DA Johannesburg’s mayor, Herman Mashaba has accused the city’s past administration, the ANC of spending R190 million on travels over the past three years.
Mayor Mashaba revealed on Tuesday, how the past administration under the ANC umbrella, misused monies meant for upgrading people’s lives to their selfish and narrow interests.
According to a statement released by Mayor Mashaba, R73 million was spent on travel by the previous administration.
“This misuse of public money is deplorable and must be condemned in the strongest terms. This could only have happened in an environment where travel opportunities were handed out to too many people, groups indulged in excessive luxury, and they had no regard for the value of travel to the residents of the city,” said Mashaba.

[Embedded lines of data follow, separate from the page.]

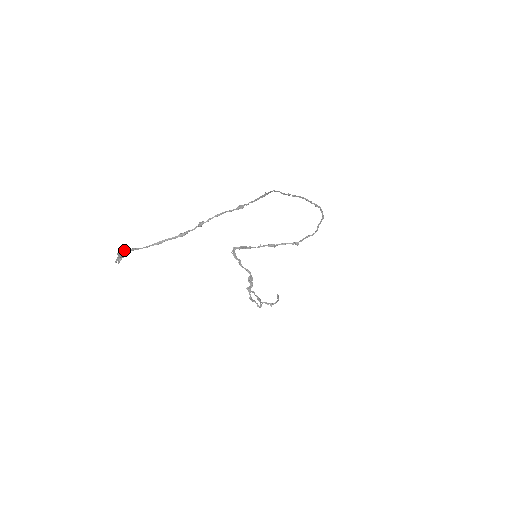
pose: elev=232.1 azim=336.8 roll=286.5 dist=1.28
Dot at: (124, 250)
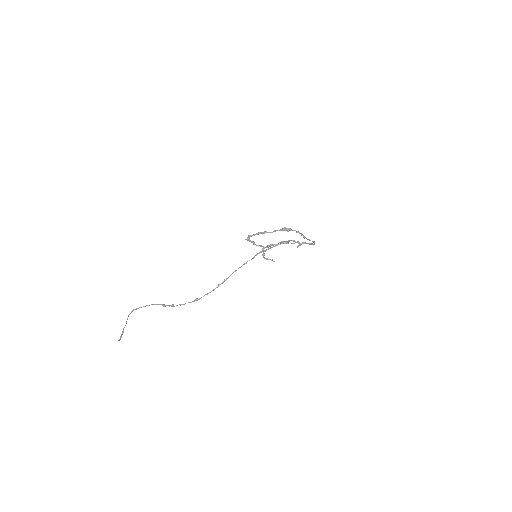
Dot at: (133, 310)
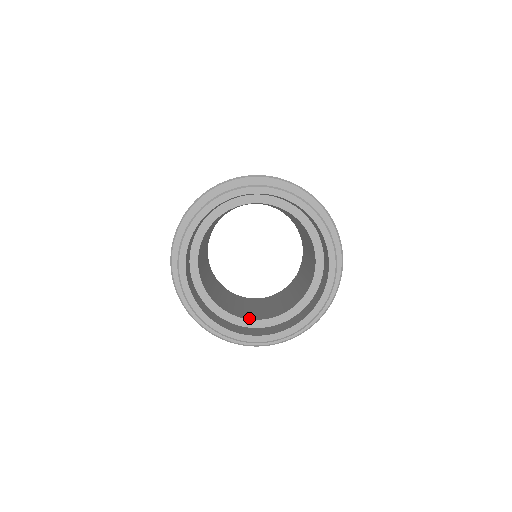
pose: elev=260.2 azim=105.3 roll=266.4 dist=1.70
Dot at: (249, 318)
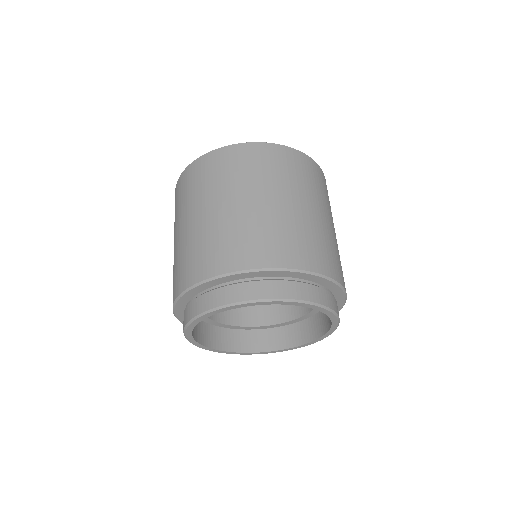
Dot at: (273, 322)
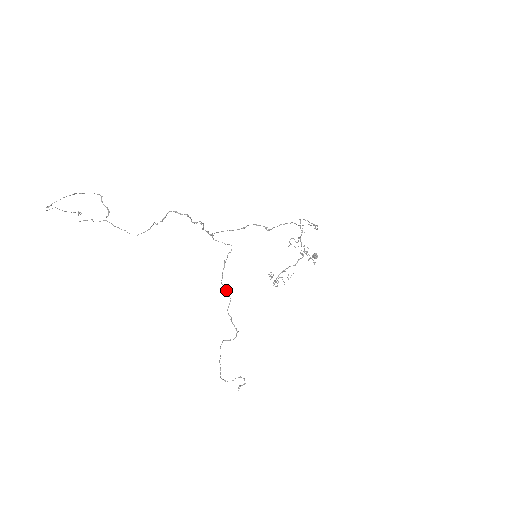
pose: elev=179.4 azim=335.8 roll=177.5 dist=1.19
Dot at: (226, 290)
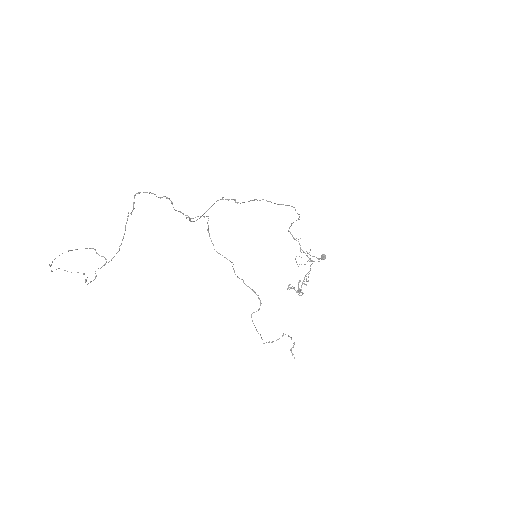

The mayor who like his party counterpart in Tshwane has been at his best to unveil the “corrupt practices of the past administration in their newly-gained municipality, said he has requested that he directly approve all international travel by any representative of the City.
He listed the class of travel on international and domestic travel and class of hotel accommodation as other factors that might have contributed to the past administration’s high expenditure.
We would also review the length of stay relative to the duration of the commitment and any allowances that may be afforded, as the strict travel policy would help the city save millions that could be redirected for the “benefit of our residents, the mayor pledged.
“Gone are the days of luxury for self-serving political leadership in our city.” Mashaba added.
Last week on Monday, Mashaba ordered the ANCled Gauteng provincial government to pay R259 million in outstanding municipal rates or face the disconnection of services at defaulting departments.
He gave Premier David Makhura 30 days to either pay or sign a repayment agreement with the City. Mashaba said the provincial department of infrastructure and development owed the City R161 million, human settlements owed R39 million, while the department of health owed R59 million.